Solution. Let's assume first angle is 2q, second angle is 5q and third angle is 7q.

As we know sum of angles of a quadrilateral is 360°.

2q + 5q + 7q + 80° = 360°

=> 14q + 80° = 360°

=> 14q = 360° − 80°

=> 14q = 280°

=> q = 20°

First angle = 2p = 2 × 20 = 40°

Second angle = 5p = 5 × 20 =100°

Third angle = 7p = 7 × 20 = 140°

Example 4. Two angles of a quadrilateral are 110° and 80° and the remaining two angles are equal.

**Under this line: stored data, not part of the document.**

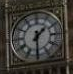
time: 1:30
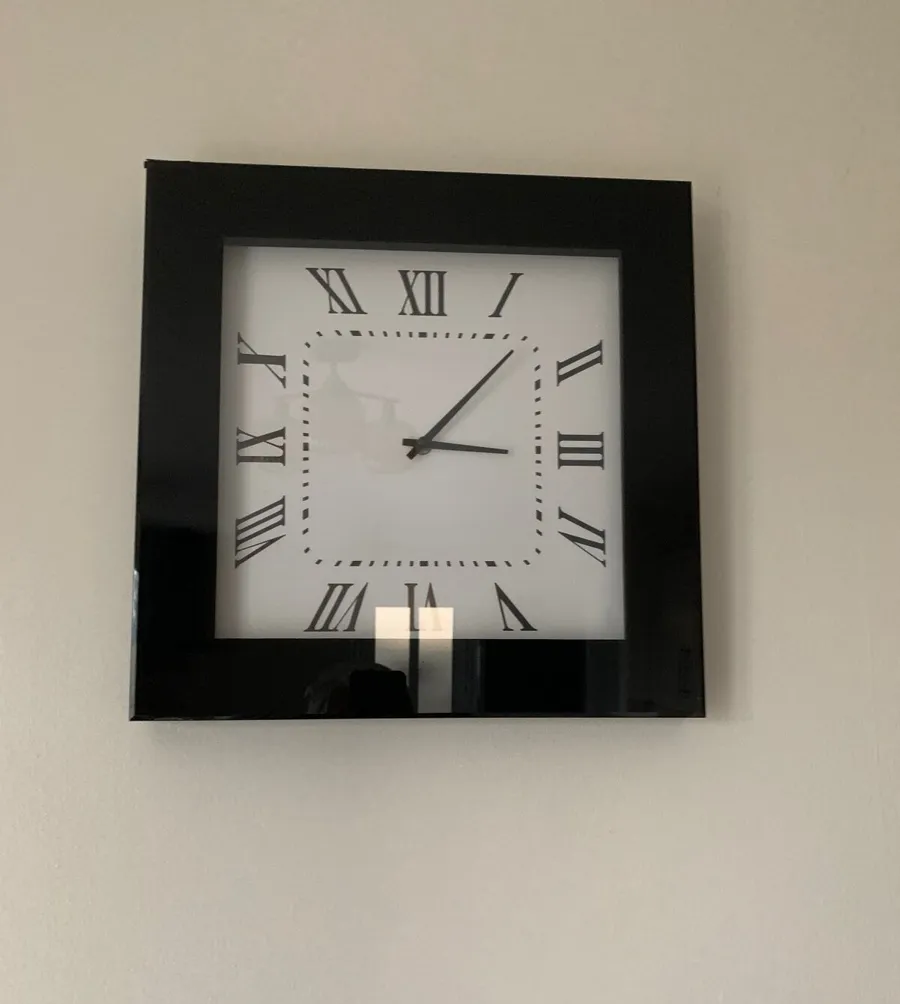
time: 3:07
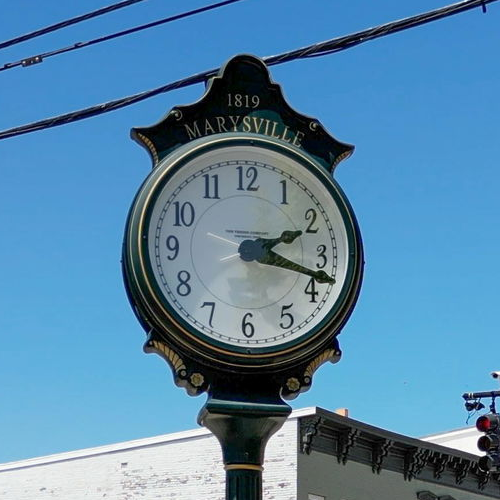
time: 2:18
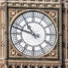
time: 10:47
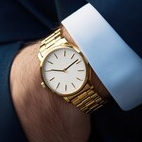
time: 9:08
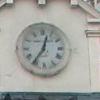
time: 12:36
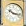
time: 10:17
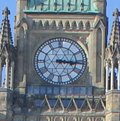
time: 3:15
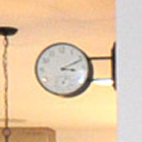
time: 3:11
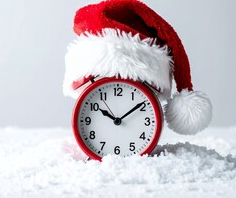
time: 10:08
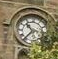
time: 10:36
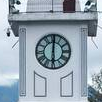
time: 6:00
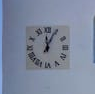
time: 12:04
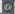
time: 6:06
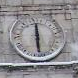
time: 6:00
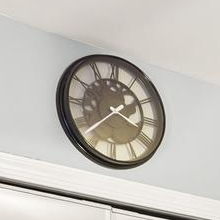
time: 3:38
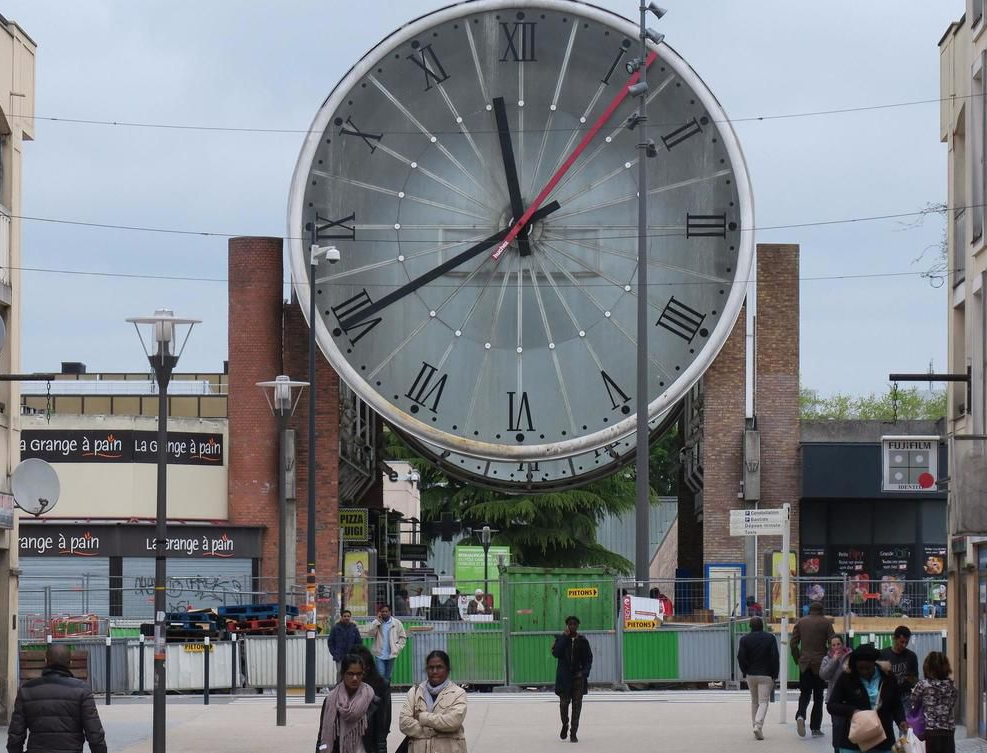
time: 11:40
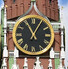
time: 11:05
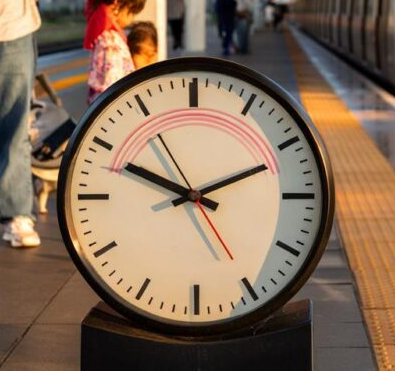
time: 10:11
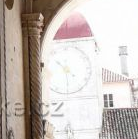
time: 4:29
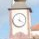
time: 4:20
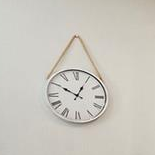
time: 12:49
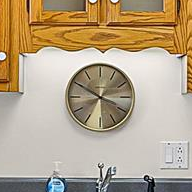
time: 3:49
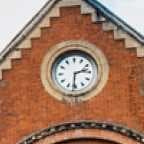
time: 2:31
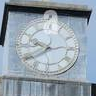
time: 9:39
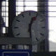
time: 12:28
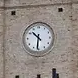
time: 10:31
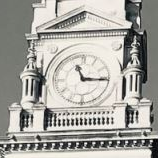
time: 11:15
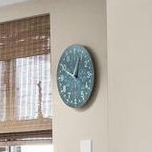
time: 12:49
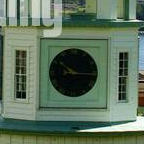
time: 10:14
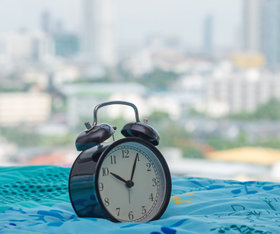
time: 10:04
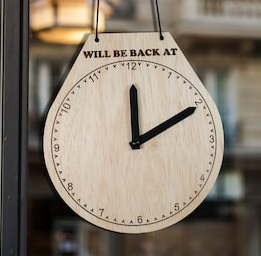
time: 12:10
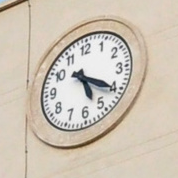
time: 5:20
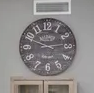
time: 2:49
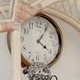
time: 4:05
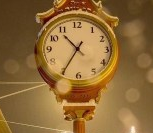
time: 10:34
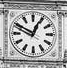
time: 12:49
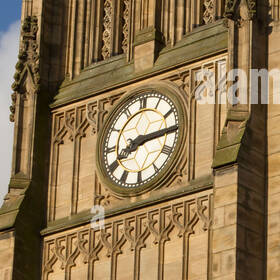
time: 8:14
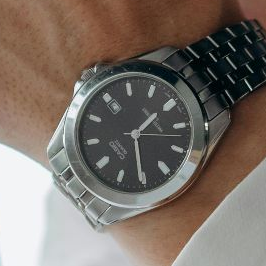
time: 1:30
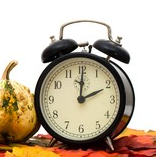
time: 2:00
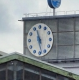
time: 11:28
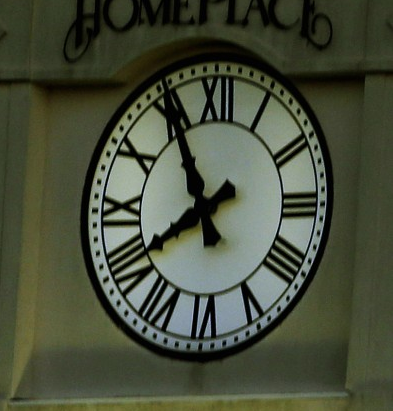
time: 7:54
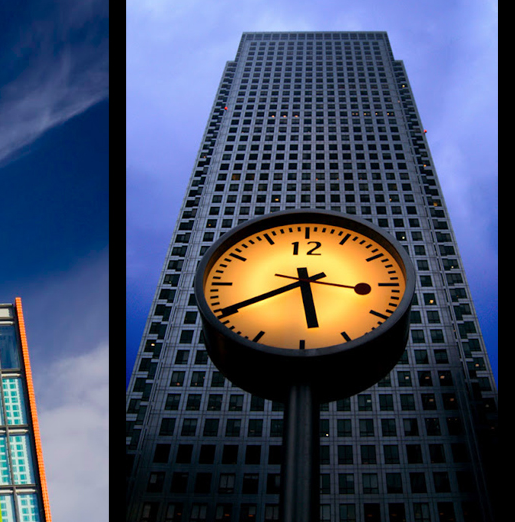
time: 5:40
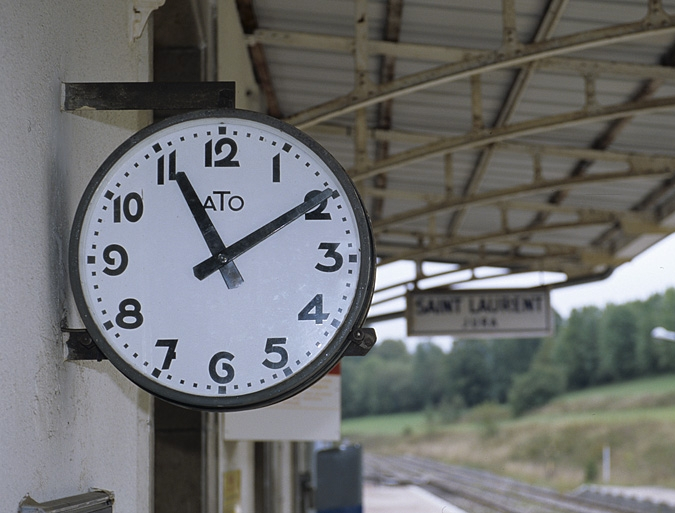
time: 11:09
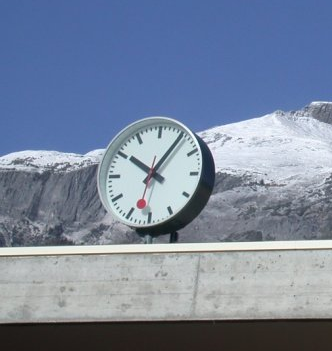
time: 10:05
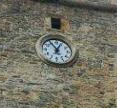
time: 12:55
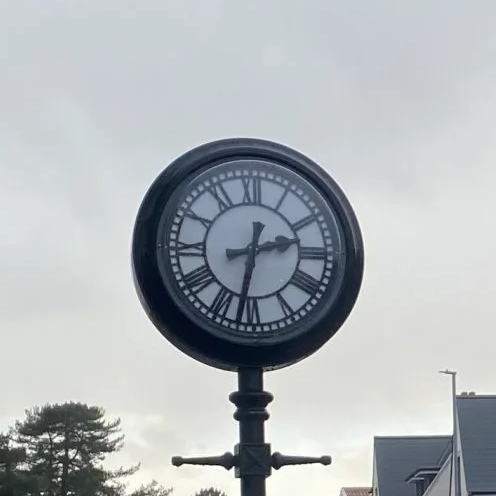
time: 2:32
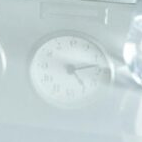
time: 4:12
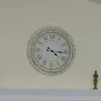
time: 4:15
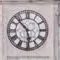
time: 10:28
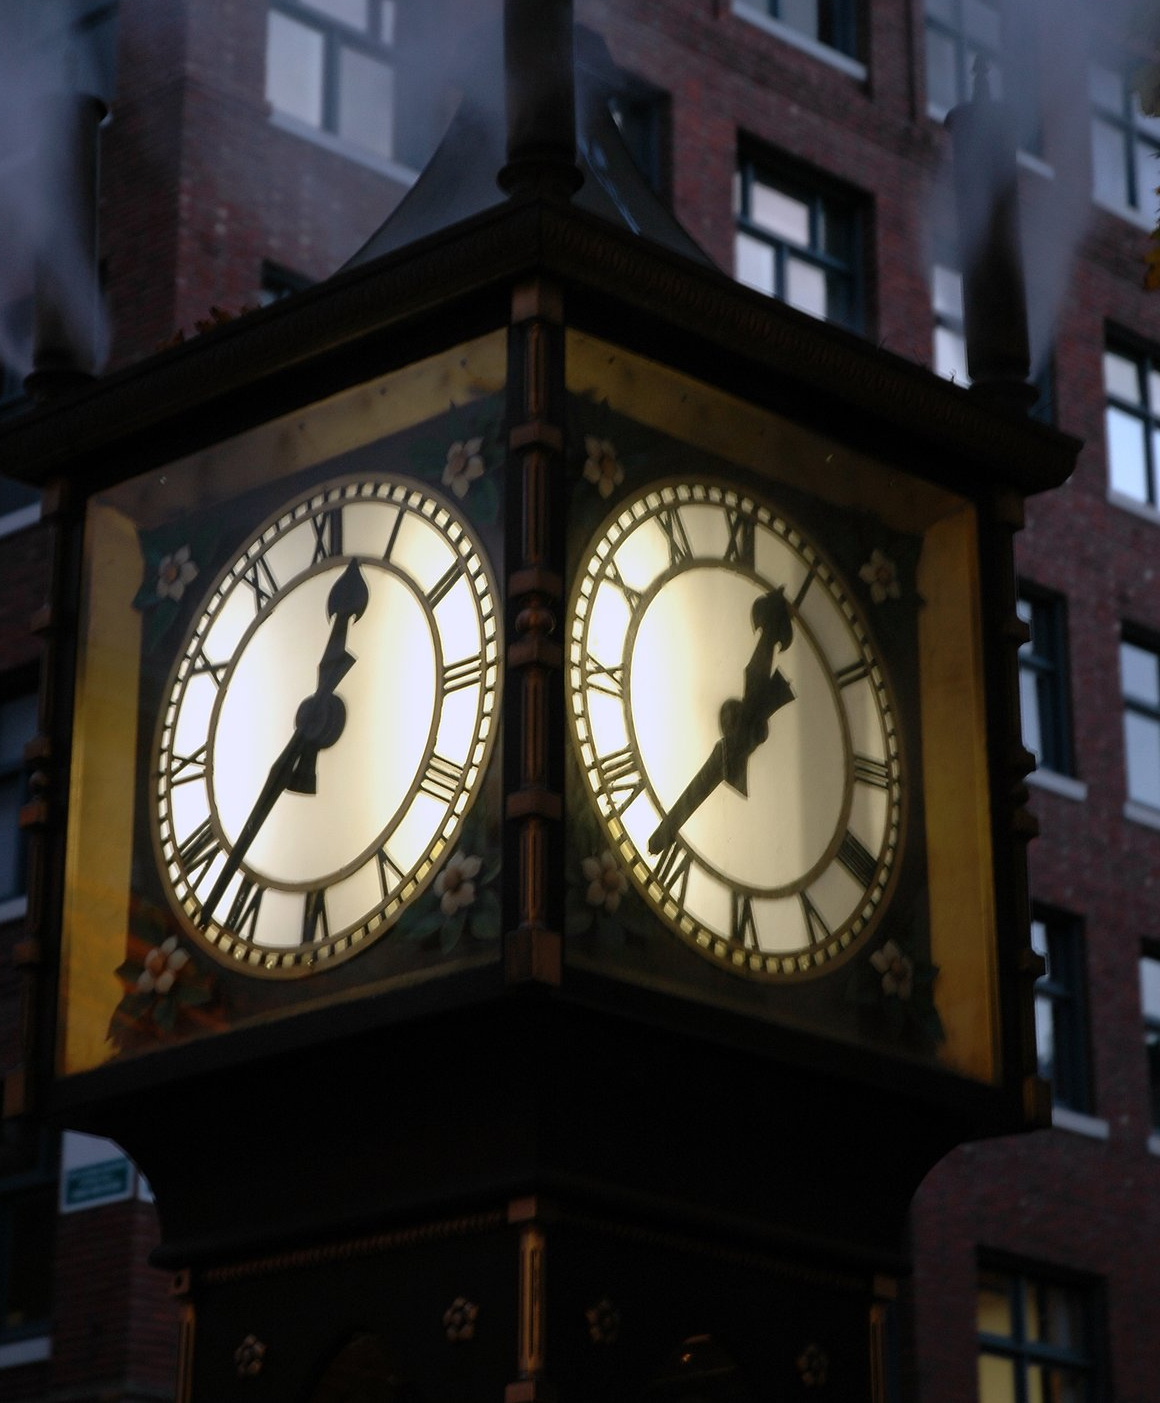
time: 12:36
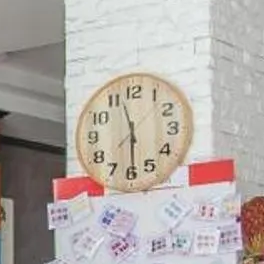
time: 11:29
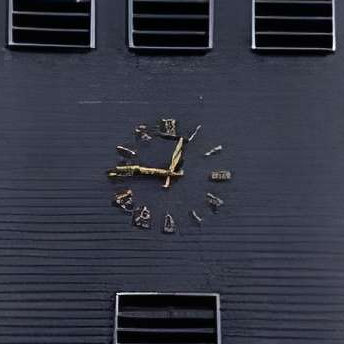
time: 12:46
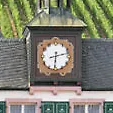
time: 6:12
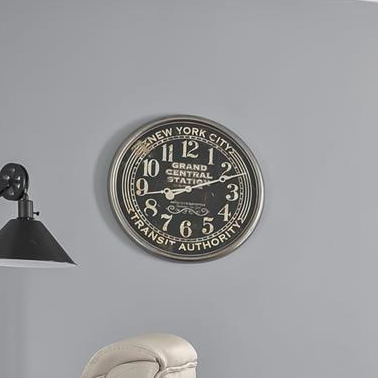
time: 8:11
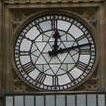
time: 12:12
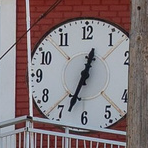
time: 12:33
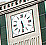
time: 5:30
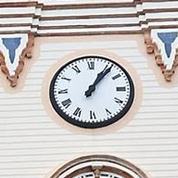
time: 1:06
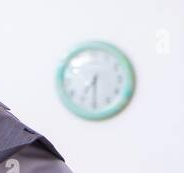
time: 7:30
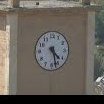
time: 4:27
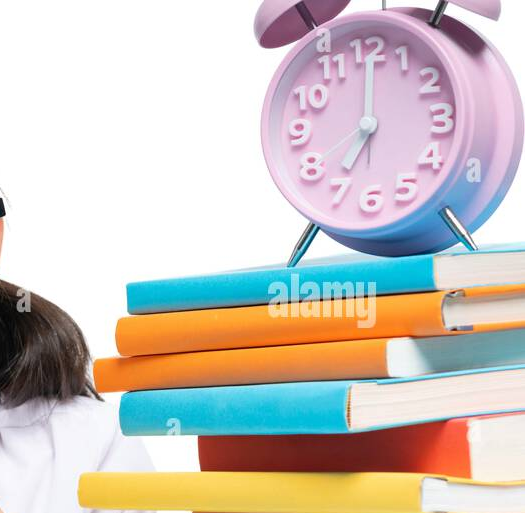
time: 7:00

What is the measure of each of the equal angles?

Solution. Sum of given two angles = 110° + 80° = 190°

Sum of remaining two angles = 360° − 190° = 170°

We know both the remaining angles of the quadrilateral are equal.

So, each angles measures = 170°2

= 85°

So, both equal angles measure is equal to 85°.

Example 5. Three angles of a quadrilateral are in the ratio 4 : 6 : 2. If the fourth angle is 120o, find the other three angles.

Solution. Let the three angles be 4a, 6a and 2a.

4a + 6a + 2a + 120° = 360°

=> 12a = 360° − 120°

=> 12a = 240°

=> a = 20°

So, the other three angles are 80°, 120° and 40°.